- What is being asked -
Each line from the one holding "G04 APERTURE LIST*" through the final line of the data below is to be given again exactly, and no other line is to appear.

Start of Supplied data

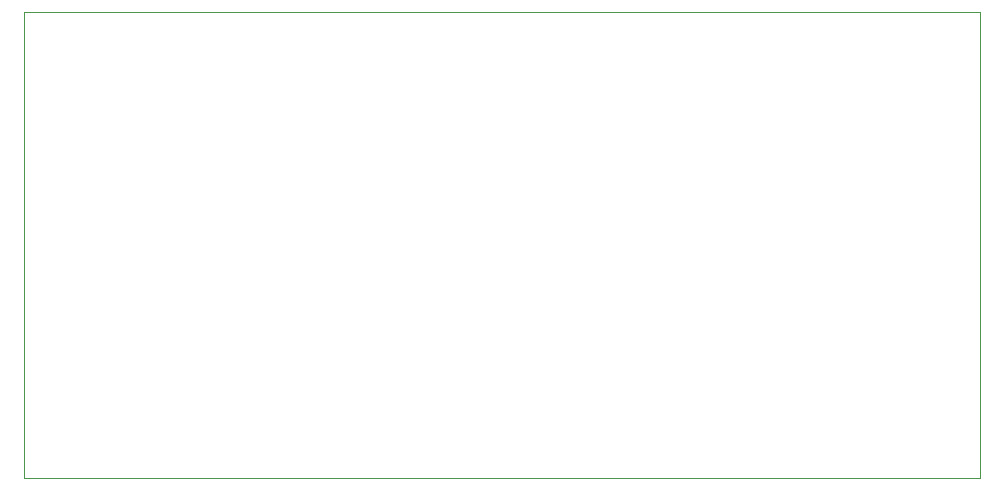
<source format=gbr>
%TF.GenerationSoftware,KiCad,Pcbnew,8.0.7*%
%TF.CreationDate,2025-01-08T21:36:27+01:00*%
%TF.ProjectId,adampsu,6164616d-7073-4752-9e6b-696361645f70,rev?*%
%TF.SameCoordinates,Original*%
%TF.FileFunction,Profile,NP*%
%FSLAX46Y46*%
G04 Gerber Fmt 4.6, Leading zero omitted, Abs format (unit mm)*
G04 Created by KiCad (PCBNEW 8.0.7) date 2025-01-08 21:36:27*
%MOMM*%
%LPD*%
G01*
G04 APERTURE LIST*
%TA.AperFunction,Profile*%
%ADD10C,0.050000*%
%TD*%
G04 APERTURE END LIST*
D10*
X116655000Y-71620000D02*
X197580000Y-71620000D01*
X197580000Y-111095000D01*
X116655000Y-111095000D01*
X116655000Y-71620000D01*
M02*

</source>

End of Supplied data

- Output below -
G04 APERTURE LIST*
%TA.AperFunction,Profile*%
%ADD10C,0.050000*%
%TD*%
G04 APERTURE END LIST*
D10*
X116655000Y-71620000D02*
X197580000Y-71620000D01*
X197580000Y-111095000D01*
X116655000Y-111095000D01*
X116655000Y-71620000D01*
M02*

</source>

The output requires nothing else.